Right. However, not everyone is able to configure his firewall (or even the browser) correctly. While professionals will do it this way, it might be an alternative for other people to add a VPN connection to Tor or JonDo. We also recommend our development JonDoFox especially for unexperienced users, which at least provides a secure browser configuration and standardised HTTP header values. We also have contact to Mike Perry for creating a common anonmyous browser standardisation for Tor and JonDonym, so that anonymity groups get bigger.

This is difficult, as JonDo currently only forwards TCP traffic, and no IP traffic. While you could at least tunnel OpenVPN TCP connections through JonDo, though, this might not be very fast. And you are right that the leakage problem persists and your might get identified by the VPN Operator (at least he may link different actions to your pseudonym). This is therefore not recommended.

Yes, this is the method of choice.

No, this is not how a VPN works. Just imagine as if the VPN provider gives you a very long cable to his NAT gateway. You may use the VPN as if you were in the VPN Operator's internal network. The Operator therefore does not need to run the JAP/JonDo client on his server. You just "tunnel" (it is not quite the right word here but easier to describe) your JonDonym connection through the VPN from your local client program as in any other network.

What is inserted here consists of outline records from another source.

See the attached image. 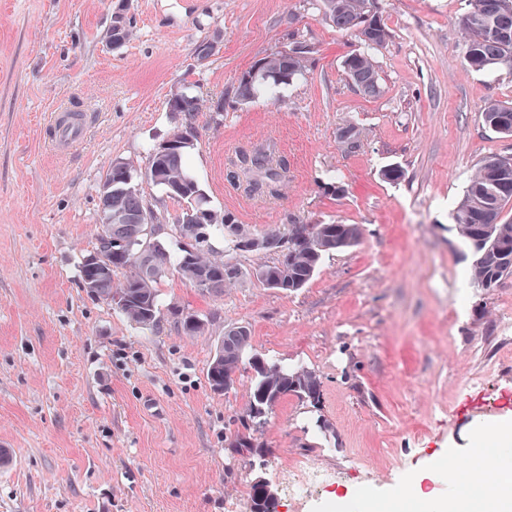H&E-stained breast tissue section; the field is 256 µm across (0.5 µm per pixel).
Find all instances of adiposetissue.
<instances>
[{"instance_id": "ef3b65f1", "label": "adipose tissue", "mask_w": 512, "mask_h": 512, "mask_svg": "<svg viewBox=\"0 0 512 512\" xmlns=\"http://www.w3.org/2000/svg\"><path fill=\"white\" fill-rule=\"evenodd\" d=\"M464 482L466 487L483 485V497L472 498L465 487L455 498L445 500L424 492L420 478L413 476L393 490L391 499L401 512H512V464L499 460L490 466L474 460Z\"/></svg>"}]
</instances>
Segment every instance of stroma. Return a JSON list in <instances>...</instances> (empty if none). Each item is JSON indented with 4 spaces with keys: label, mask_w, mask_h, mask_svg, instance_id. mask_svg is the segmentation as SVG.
I'll use <instances>...</instances> for the list:
<instances>
[{
    "label": "stroma",
    "mask_w": 512,
    "mask_h": 512,
    "mask_svg": "<svg viewBox=\"0 0 512 512\" xmlns=\"http://www.w3.org/2000/svg\"><path fill=\"white\" fill-rule=\"evenodd\" d=\"M388 42L372 57L381 93L343 70L360 51L316 0H0V512H248L262 477L278 512H337L448 458L470 461L475 431L511 415L512 278L478 291L451 220L485 160L512 155V137L485 126L484 107L512 102V72L472 69L460 20L466 0H379ZM124 13L131 32L109 31ZM215 50L204 64L196 48ZM293 43L311 54L280 99L200 113L188 163L216 211L261 234L299 224H357V246L326 256L295 292L251 274L267 252L231 254L245 274L223 294L175 270L163 309L203 319L201 334L149 329L81 285L93 251L100 189L115 161L144 169L180 122L179 83L231 93L259 59ZM86 113L82 143L53 149L51 126ZM361 132L345 151L338 130ZM273 145L288 181L250 197L227 177L237 150ZM397 165L402 177L382 176ZM251 332L254 351L321 381L319 407L290 396L255 431L260 454L229 457L244 423L251 372L211 390L208 365L225 332ZM475 396L489 413L459 419ZM305 457L335 471L304 510L279 469Z\"/></svg>",
    "instance_id": "stroma-1"
}]
</instances>
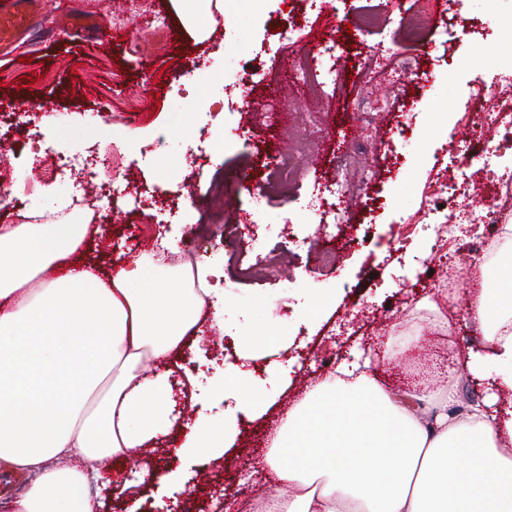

Therefore you may use a VPN as fallback solution, even if you do not put much trust in the VPN provider.

Maybe you should have a short look at JonDoFox. We do our best to create a secure Firefox profile which accounts all these issues and the users' requests and needs.

Thank you for your comments!

 

you can now try crytohippie, they are a distributed VPN network, with servers spread through germany, USA, Netherlands and switzerland. they are US$275 annually. they have very minimal logging, and its usually only records connecting servers (its a multi-hop network).

 

I can vouch for cryptohippie. good setup, we contract with them and vice versa.

 

i'm actually surprised you don't join forces, use their network and then configure your software/hardware. They provide a large distributed network and you provide a harden software/hardware solution, bone fida security solution.